▸ ЗАДАНИЯ
1 – Перепишите дословно фрагмент текста о неформальной молодежи и КГБ, начиная со слов «- Подполковник КГБ» и заканчивая словами «том конце провода.».
2 – Напишите продолжение текста о неформальной молодежи и КГБ, которое следует за его последним предложением.

===== ТЕКСТ ДОКУМЕНТА =====

Дети показали отцам: да, можно выйти на демонстрацию не только в "майские"
или "октябрьские" - и не только с разрешения властей, но и по собственной
воле, слушаясь своего собственного чувства. Это уже потом их отцы, матери,
бабушки и дедушки заполняли улицы и площади на многочисленных митингах,
и тогда-то дети ушли в сторону, как и бывает обычно во все времена, в вечном
противостоянии поколений.
Да, их тусовки не носили политического характера последующих митингов,
да, они не кричали "Долой КПСС", да и самиздат они тоже вряд ли читали,
не доверяя ни тем, ни этим, противопоставляя себя всему, что было вокруг.
Но уже то, что их, новых, становилось все больше и больше и что они
таким ярким пятном выделялись на общем сером фоне, - уже одно это заставило
КГБ посчитать "работу с молодежью" одним из своих главных приоритетов.
Я столкнулся с этим "приоритетом" едва ли не в первый день, когда, опубликовав
в "Литгазете" номер телефона для прямой связи с юными "неформалами", включил
эту "горячую линию".
- Подполковник КГБ Мищенко... - в очередной раз подняв телефонную трубку,
услышал я недовольный голос, принадлежащий явно не хиппи или панку. И тут
же с налету: - Что это вы себе позволяете!? Мы еще с вами разберемся! Вы
что, вздумали создать новый комсомол? - И что-то еще такое, грубо-истерическое.
Я зло сказал подполковнику, что он ворвался в молодежную линию, и попросил
его положить телефонную трубку, добавив, что если он хочет со мной о чем-то
переговорить, то сможет это сделать в другой день и по моему городскому
телефону. "Мы с вами еще разберемся!" - рявкнул он, и я даже почувствовал,
как шмякнулась на рычаг трубка на том конце провода.
Разбирались ли они - не знаю. Как-то я прочитал в "Московском комсомольце",
что, листая архивы комсомольского оперативного отряда (а это была официальная
школа для стукачей), журналист "МК" наткнулся на документ, имеющий к этим
"разборкам" прямое отношение. Юный сексот сообщал своим начальникам, что
некий студент философского факультета Саша "регулярно встречается со спецкором
"Литературной газеты" Щекочихиным в кафе "Турист" и там получает инструкции
по организации неформального молодежного движения".

===== РАЗДЕЛ ДАННЫХ =====

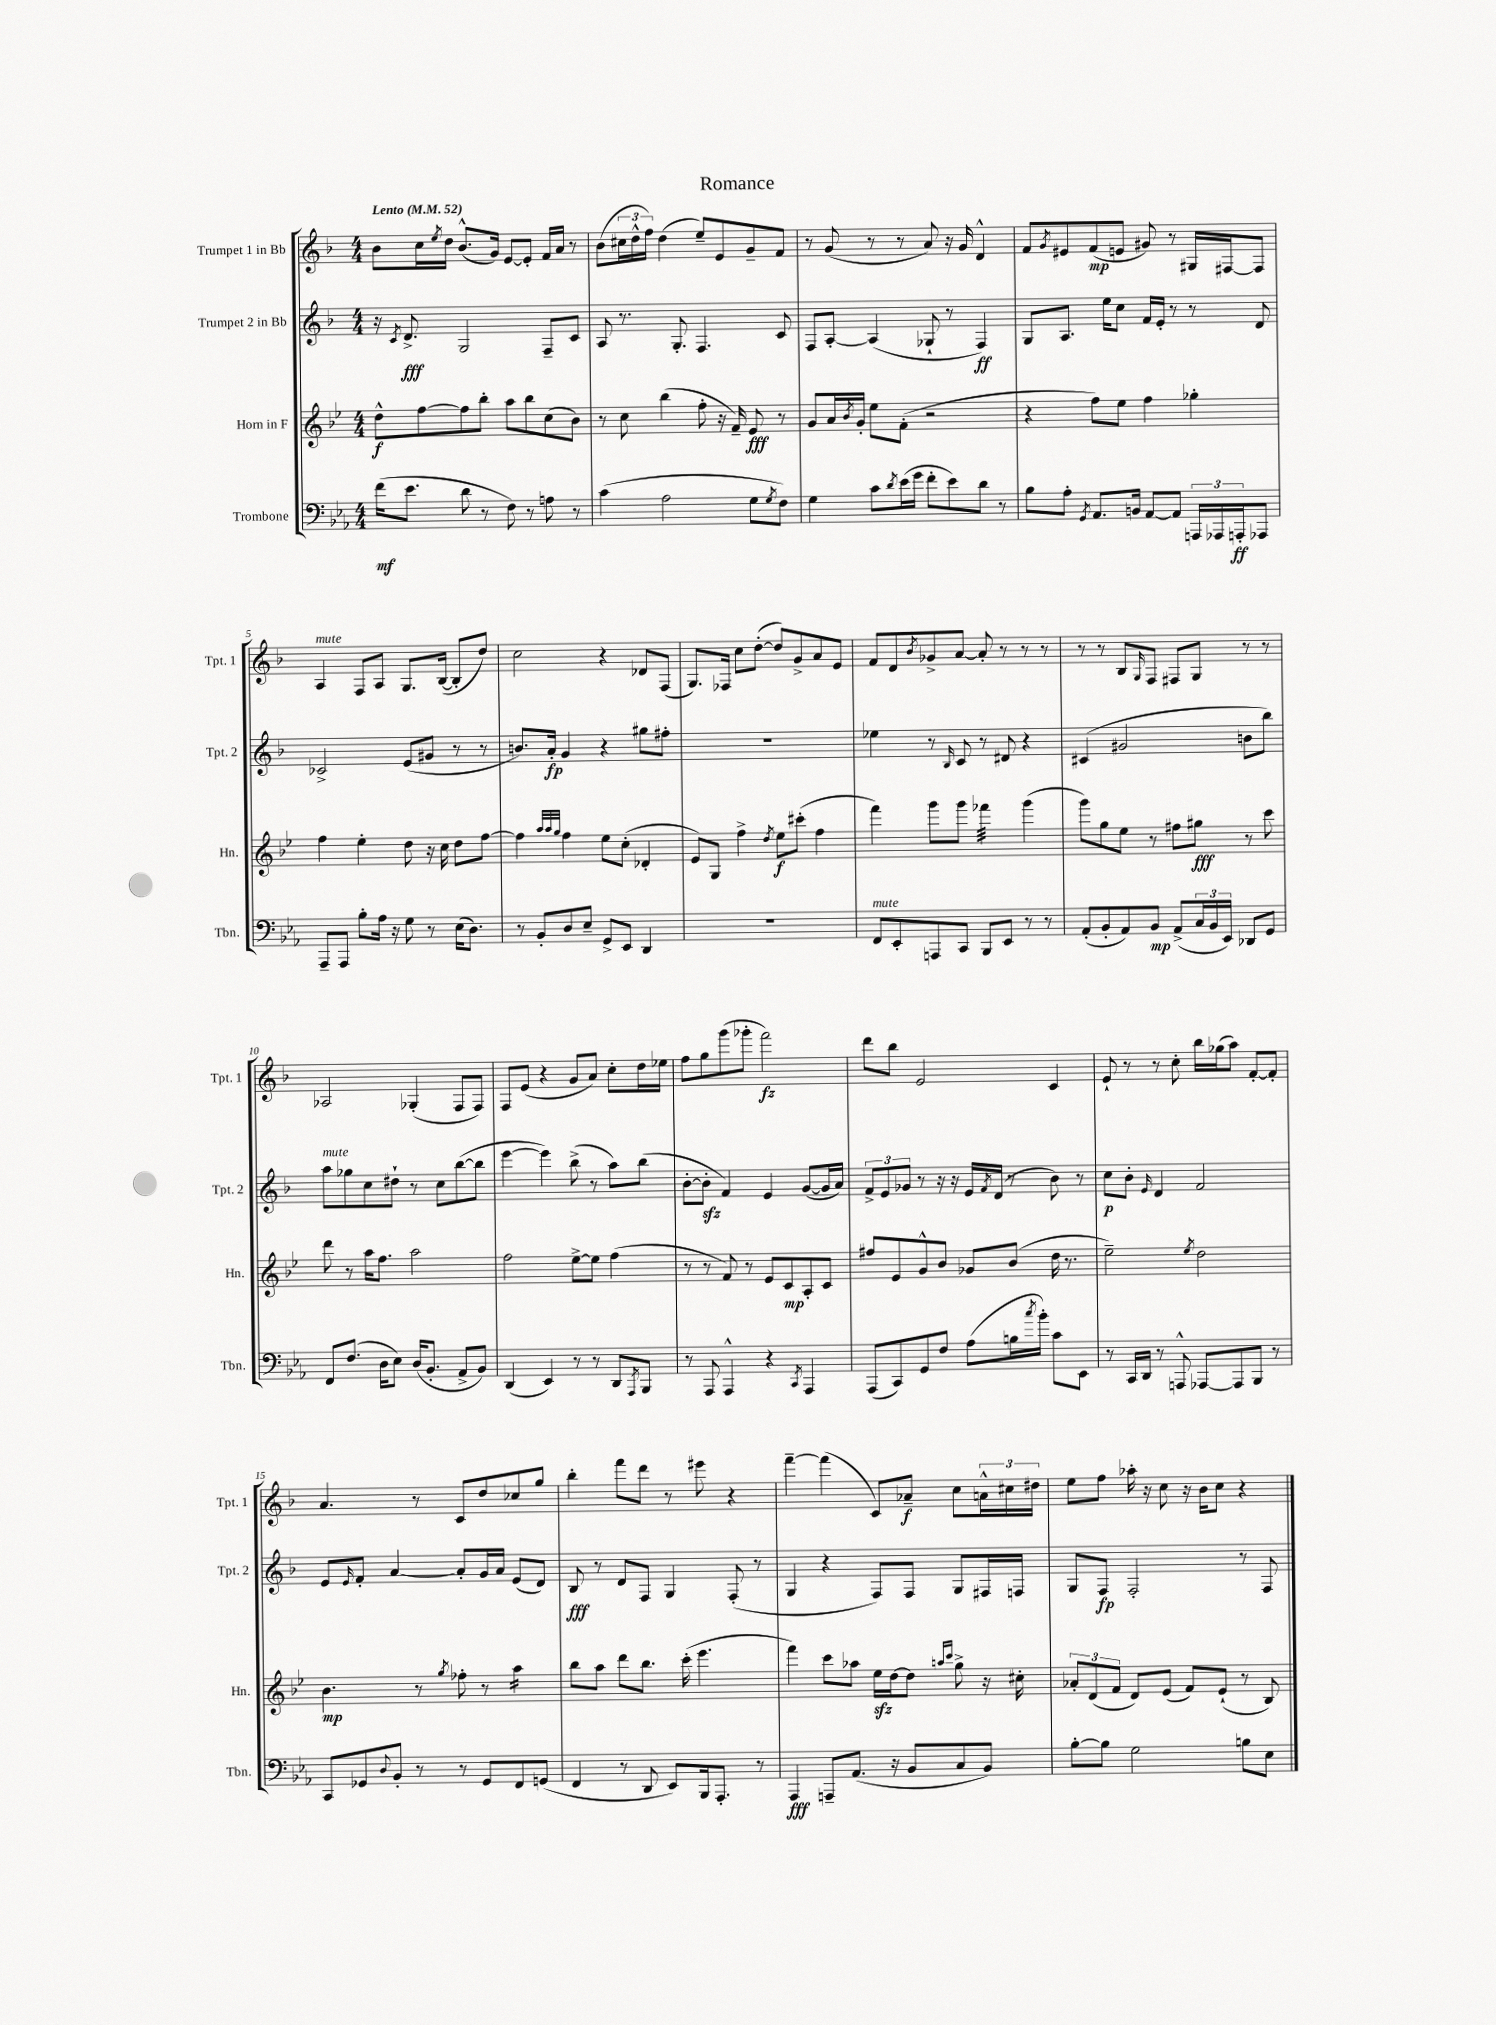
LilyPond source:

=====

▸ ОТВЕТЫ
1 –
- Подполковник КГБ Мищенко... - в очередной раз подняв телефонную трубку,
услышал я недовольный голос, принадлежащий явно не хиппи или панку. И тут
же с налету: - Что это вы себе позволяете!? Мы еще с вами разберемся! Вы
что, вздумали создать новый комсомол? - И что-то еще такое, грубо-истерическое.
Я зло сказал подполковнику, что он ворвался в молодежную линию, и попросил
его положить телефонную трубку, добавив, что если он хочет со мной о чем-то
переговорить, то сможет это сделать в другой день и по моему городскому
телефону. "Мы с вами еще разберемся!" - рявкнул он, и я даже почувствовал,
как шмякнулась на рычаг трубка на том конце провода.

2 –
Сколько я ни вспоминал, что это за студент Саша, - так и не вспомнил.
Да и где в Москве находится кафе "Турист" - до сих пор не знаю. В общем,
чушь какая-то несусветная.
Но в куда более серьезные приключения попадали сами ребята, на которых
Лубянка положила глаз. Правда, как это обычно у нас происходит, все это
чаще всего принимало фарсовый характер.
Помню замечательную историю Никиты, одного из лидеров спартаковских
фанатов. Когда его призвали в армию, то КГБ тут же не преминул сообщить
воинским начальникам, что за птица залетела под славные знамена Советских
Вооруженных Сил.
Без смеха он не мог потом вспоминать свой первый разговор с московским
военкомом, когда тот долго топал на него ногами и кричал, с трудом выговаривая
непривычные для него слова: "панки", "хиппи", "рокеры", "металлисты", а
потом, откричавшись, сказал ему: "Понял? Так что ты мне эту гадость в Советской
Армии не разводи, а то в бараний рог скрутим!"
И - скрутили.
Мало того, что загнали в какую-то сибирскую Тмутаракань, мало того,
что в стройбат (а всех мало-мальски значимых лидеров в подростковой среде
загоняли в этот самый грязный во всех значениях этого слова род войск),
но и там не оставили в части, а сунули куда-то в лес, в кочегарку, в которой
он должен был постоянно поддерживать огонь, сам не понимая, зачем и почему.
И вот в один прекрасный день, когда Никита тоскливо глядел на опостылевшую
чугунную печь, вдруг на раздолбленной лесной дороге, медленно переваливаясь,
появилась "волга", прекрасная в своей ослепительной черноте.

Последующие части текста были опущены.